The influence of this is strong. Fans of the brilliant drama World on Fire will recognise Hauer-King as Harry Chace – a young translator who finds himself in a love triangle when he is sent to Poland. He also starred with Clive Owen and Tim Roth in François Girard’s adaptation of The Song of Names, following a Polish orphan after the second world war. “Identity and who we are, where we come from and our past history through family – it’s something I’ve always been really fascinated by,” he says. When he told his mother about the role of Lali, she had mixed feelings: “She felt very proud that I was making something that felt really meaningful, but also shared my feeling of how important it was to take care of this story and what a responsibility it was.”

Hauer-King grew up in Camden; his mother, Debra Hauer, was a theatre producer and his restaurateur father, Jeremy King, co-owned the company behind the Wolseley. He originally wanted to be an indie rock star, playing guitar in a band called Rova. “It was probably the happiest days of my life, gigging around north London venues like the Lexington,” he laughs. Were they any good? “I always say: ‘Oh, we were rubbish.’ But then I think I’m just saying that … I was proud of it at the time!”

He went to Eton and studied theology and religious studies at Cambridge University, but then pursued acting as a career. The dominance of the privately educated in the arts looms large, but he is refreshingly up for talking about it with total acceptance. “I was at a school where drama was taken so seriously – you were literally given a stage. I was allowed to explore that. And that was where I fell in love with it. I think you need to own it and put your hands up and say: ‘This is a very real problem and this is something you have benefited from.’ To deny that you’ve been given a huge leg up? It could be quite insulting.”

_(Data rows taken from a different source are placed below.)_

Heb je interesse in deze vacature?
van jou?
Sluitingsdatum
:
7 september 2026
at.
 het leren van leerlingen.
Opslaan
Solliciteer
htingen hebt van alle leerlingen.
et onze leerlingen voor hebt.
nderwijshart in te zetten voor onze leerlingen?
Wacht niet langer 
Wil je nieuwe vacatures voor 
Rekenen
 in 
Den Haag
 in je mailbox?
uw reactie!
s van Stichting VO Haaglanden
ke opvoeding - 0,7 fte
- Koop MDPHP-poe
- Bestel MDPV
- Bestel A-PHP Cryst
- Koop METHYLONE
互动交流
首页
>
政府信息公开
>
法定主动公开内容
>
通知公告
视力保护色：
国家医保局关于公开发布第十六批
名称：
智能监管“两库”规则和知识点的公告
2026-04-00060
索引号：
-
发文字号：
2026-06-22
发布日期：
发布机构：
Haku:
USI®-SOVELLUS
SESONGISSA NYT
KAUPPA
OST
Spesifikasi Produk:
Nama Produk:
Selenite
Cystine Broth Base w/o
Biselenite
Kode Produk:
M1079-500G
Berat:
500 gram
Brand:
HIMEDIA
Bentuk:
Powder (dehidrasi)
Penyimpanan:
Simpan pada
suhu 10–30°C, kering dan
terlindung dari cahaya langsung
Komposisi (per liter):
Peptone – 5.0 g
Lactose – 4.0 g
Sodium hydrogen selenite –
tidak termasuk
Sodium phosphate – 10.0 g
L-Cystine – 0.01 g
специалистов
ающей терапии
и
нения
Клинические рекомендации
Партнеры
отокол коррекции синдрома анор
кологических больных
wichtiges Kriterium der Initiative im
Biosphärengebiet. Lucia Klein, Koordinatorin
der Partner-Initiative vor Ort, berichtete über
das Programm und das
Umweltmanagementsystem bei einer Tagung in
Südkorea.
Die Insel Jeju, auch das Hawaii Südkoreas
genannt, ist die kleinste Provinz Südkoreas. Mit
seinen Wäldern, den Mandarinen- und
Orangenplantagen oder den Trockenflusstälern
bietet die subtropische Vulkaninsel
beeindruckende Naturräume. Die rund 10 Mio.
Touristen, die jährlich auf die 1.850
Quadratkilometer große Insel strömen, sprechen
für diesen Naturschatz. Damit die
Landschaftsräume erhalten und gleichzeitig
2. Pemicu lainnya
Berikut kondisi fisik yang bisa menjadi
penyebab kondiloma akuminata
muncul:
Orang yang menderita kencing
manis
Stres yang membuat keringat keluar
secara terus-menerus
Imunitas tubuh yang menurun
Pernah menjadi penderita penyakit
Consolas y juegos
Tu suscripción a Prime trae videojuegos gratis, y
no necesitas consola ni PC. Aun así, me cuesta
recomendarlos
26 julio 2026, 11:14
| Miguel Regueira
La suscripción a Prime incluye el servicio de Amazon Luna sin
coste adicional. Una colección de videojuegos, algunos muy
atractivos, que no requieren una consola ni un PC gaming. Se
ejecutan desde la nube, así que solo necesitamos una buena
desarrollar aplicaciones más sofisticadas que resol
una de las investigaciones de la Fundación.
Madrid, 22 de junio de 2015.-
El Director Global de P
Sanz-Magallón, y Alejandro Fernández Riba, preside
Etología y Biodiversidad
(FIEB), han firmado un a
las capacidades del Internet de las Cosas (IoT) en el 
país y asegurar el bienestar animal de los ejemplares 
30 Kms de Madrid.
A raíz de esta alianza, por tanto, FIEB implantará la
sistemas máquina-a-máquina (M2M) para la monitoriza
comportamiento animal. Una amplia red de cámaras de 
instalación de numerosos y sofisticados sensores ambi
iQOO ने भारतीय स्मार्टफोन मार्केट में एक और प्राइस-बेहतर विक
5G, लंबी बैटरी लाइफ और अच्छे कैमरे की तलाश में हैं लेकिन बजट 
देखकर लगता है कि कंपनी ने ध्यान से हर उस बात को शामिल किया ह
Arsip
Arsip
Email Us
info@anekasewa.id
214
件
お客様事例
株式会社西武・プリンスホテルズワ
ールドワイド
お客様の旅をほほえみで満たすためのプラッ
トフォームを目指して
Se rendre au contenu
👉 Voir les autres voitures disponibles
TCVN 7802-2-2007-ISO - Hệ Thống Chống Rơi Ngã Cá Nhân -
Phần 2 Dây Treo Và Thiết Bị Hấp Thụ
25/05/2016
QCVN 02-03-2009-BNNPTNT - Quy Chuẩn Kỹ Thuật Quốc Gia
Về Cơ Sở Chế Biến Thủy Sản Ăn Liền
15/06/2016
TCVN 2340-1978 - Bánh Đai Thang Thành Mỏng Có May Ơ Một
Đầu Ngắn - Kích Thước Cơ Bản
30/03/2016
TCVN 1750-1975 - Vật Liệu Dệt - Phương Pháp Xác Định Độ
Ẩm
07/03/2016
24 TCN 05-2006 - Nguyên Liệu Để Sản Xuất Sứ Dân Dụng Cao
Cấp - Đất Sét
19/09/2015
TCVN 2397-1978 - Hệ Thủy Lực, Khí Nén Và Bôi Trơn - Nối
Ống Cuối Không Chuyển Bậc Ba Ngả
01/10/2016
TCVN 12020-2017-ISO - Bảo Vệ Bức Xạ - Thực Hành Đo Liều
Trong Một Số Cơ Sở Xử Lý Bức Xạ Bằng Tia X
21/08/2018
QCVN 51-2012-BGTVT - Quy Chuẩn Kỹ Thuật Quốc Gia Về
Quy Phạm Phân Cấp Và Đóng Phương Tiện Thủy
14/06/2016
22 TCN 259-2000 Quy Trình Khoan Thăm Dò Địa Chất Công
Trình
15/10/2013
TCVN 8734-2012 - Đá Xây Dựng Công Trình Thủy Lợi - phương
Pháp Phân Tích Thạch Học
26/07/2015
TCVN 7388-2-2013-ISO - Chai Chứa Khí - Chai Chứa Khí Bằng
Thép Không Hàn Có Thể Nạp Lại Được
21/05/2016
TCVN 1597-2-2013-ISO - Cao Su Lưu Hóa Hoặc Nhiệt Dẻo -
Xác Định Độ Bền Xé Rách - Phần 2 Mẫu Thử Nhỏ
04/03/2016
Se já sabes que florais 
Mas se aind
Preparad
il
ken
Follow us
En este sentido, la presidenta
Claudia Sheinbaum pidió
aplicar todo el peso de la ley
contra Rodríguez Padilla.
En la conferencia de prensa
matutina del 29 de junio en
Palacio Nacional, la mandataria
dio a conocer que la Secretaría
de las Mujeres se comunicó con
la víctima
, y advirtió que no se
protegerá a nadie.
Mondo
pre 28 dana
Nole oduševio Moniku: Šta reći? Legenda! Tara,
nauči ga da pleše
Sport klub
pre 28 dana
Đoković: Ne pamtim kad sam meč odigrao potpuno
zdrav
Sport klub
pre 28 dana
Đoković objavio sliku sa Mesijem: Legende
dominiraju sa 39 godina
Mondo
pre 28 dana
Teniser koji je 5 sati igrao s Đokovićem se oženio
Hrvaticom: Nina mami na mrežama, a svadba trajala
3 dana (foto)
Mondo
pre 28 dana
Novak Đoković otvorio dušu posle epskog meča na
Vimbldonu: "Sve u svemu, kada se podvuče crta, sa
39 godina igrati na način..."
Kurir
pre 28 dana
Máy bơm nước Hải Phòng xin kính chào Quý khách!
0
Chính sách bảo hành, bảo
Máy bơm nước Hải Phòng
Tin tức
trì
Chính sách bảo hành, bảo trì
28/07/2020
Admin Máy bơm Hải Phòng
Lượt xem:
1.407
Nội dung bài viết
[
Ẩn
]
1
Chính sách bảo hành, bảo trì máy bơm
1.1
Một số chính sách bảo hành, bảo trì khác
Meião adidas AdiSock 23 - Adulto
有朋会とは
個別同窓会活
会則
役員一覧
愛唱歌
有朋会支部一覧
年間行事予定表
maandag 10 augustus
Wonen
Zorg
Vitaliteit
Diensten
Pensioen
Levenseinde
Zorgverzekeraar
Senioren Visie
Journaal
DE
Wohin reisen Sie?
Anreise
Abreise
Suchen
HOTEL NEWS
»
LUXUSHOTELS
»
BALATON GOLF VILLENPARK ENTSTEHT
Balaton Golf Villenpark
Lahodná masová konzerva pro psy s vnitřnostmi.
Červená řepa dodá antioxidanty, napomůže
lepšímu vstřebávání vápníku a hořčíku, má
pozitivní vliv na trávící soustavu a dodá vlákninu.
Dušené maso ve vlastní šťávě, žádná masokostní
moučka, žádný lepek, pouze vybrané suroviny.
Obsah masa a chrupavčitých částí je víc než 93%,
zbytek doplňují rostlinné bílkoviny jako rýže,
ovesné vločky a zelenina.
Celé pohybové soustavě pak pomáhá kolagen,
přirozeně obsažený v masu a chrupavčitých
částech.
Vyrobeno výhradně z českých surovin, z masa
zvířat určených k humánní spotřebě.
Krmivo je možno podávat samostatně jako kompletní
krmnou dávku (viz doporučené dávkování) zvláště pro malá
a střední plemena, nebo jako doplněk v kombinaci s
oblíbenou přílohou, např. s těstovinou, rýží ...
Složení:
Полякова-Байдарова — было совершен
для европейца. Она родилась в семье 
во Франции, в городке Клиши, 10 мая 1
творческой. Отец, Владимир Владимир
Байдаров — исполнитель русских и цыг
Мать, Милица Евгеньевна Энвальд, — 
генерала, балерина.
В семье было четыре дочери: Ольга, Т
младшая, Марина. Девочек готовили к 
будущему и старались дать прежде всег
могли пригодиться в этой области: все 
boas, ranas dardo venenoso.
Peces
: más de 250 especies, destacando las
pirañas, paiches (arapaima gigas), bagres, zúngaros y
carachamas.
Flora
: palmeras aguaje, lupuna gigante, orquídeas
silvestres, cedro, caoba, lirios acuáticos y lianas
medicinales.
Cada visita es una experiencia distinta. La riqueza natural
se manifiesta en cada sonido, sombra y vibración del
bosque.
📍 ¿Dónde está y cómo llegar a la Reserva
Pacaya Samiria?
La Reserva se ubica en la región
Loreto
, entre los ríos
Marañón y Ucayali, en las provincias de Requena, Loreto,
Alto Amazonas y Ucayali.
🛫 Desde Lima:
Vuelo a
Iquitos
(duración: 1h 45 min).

This formative privilege may explain why he seems so grounded and unchanged as he breaks Hollywood and launches one of the biggest dramas of the year. He still lives in Camden and would never move to Los Angeles. “A lot of my friends aren’t actors; when you’re here, you’re surrounded by a million people doing different things and I really like that,” he says. “London for me still represents home away from work. I wonder if the lines would be blurred a bit more in somewhere like LA.”

Plus, he’s got that football season ticket to make the most of. Although, he says: “When I was filming Tattooist, one way I tried to take myself away from the shoot was to watch Arsenal. It was this time last year, when I was confident they’d do it [win the Premier League], but it started going downhill. Now I’m much more hands off. I’m not going to make any bold statements.”

Right now, he has the Tattooist premiere to attend, where he will meet his co-stars Keitel and Lynskey for the first time. “The realities of filming production and scheduling meant I didn’t [meet them], which was devastating. I love them both so much! And now I’ve watched it and they are both extraordinary in it.”

Hauer-King is a busy man after that. He stars as Giacomo Casanova in upcoming film A Beautiful Imperfection, which centres on Casanova’s great love, Lucia. He’s also filming Doctor Who next month (he is very tight-lipped on any details) and reading a lot of scripts so he can pick his next project wisely. But his Disney days are firmly behind him.

“The Little Mermaid was really different to anything I’ve ever done. There was so much going on around you; our director called it the circus. You can’t believe the scale of it when you walk on the sets – a rainforest set, a boat set, or flying to Sardinia and being on a beach,” he says. “But I’ve just made another film where you walk on set and it’s a living room … It would feel restrictive to do the exact same kind of thing again.”

“When you do a job like Tattooist, you know not every job is going to feel that meaningful,” he says. “But you also realise how incredible a job it can be, if you wait for the right one to come along.”